▶ _Texto para leer_

::::::

España muestra que estás en el cielo
No se trata de homenajear a García Cortázar, uno de los historiadores que mejor han resumido nuestro pasado. Se trata de ubicar en el tiempo y en su dimensión la trascendencia de España respecto a las actuales piruetas con las que algunos pretenden deslumbrarnos.
Cuando estudié a España como nación, hace ya mucho tiempo, siempre entendí y asumí que era un conjunto de territorios unidos por una historia común, de ahí su concepto unitario. No ya desde los reyes católicos, su raíz política, en nuestra prehistoria de la península ibérica las primeras civilizaciones con capacidad de comunicar tejieron nuestra vieja piel de toro consolidándose como una sociedad unida por tantos vínculos como tradiciones, muchas de ellas exclusivas. El asentamiento en estas tierras de los pueblos como el fenicio, el celta, el cartaginés o el griego, pergeñaron hacia el 200 a. C. una parte de la República romana, conformando la Hispania romana.

::::::

▶ _Entradas de un conjunto de datos_
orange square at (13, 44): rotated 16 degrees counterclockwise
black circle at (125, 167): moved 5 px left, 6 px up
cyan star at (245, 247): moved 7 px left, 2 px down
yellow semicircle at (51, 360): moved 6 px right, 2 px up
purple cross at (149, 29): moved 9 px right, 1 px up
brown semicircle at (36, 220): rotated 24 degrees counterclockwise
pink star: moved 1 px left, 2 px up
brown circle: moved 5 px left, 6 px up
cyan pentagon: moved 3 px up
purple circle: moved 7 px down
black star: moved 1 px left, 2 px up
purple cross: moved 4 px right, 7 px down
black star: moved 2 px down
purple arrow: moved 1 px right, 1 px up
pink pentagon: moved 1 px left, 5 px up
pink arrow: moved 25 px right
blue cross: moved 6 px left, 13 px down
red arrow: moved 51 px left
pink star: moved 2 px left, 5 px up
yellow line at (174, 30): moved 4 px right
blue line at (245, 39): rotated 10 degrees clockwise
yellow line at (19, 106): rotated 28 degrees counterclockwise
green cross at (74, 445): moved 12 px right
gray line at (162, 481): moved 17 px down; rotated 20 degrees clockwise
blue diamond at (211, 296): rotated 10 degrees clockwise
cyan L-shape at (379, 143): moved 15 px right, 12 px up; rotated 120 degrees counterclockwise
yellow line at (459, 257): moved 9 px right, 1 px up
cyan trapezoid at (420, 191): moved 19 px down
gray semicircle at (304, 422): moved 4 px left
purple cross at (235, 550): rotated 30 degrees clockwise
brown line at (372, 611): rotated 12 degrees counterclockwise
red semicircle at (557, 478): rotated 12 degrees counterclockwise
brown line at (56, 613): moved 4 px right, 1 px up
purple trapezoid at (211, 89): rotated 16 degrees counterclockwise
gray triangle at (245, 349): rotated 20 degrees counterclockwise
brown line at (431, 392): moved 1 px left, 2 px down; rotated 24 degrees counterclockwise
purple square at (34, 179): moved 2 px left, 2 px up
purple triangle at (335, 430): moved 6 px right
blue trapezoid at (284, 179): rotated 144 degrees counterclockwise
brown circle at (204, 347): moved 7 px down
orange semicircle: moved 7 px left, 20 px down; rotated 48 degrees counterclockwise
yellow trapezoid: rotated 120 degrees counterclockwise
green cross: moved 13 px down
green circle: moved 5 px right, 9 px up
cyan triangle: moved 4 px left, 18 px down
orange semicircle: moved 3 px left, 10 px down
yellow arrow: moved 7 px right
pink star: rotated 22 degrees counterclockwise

::::::

▶ _Por hacer_
En el texto sobre España, ¿por qué quien escribe entendió que España tenía un concepto unitario? Responde en una a tres oraciones.

▶ _Espacio de respuesta_
Porque, al estudiar a España como nación, entendió y asumió que era un conjunto de territorios unidos por una historia común. De esa historia compartida deriva su concepto unitario.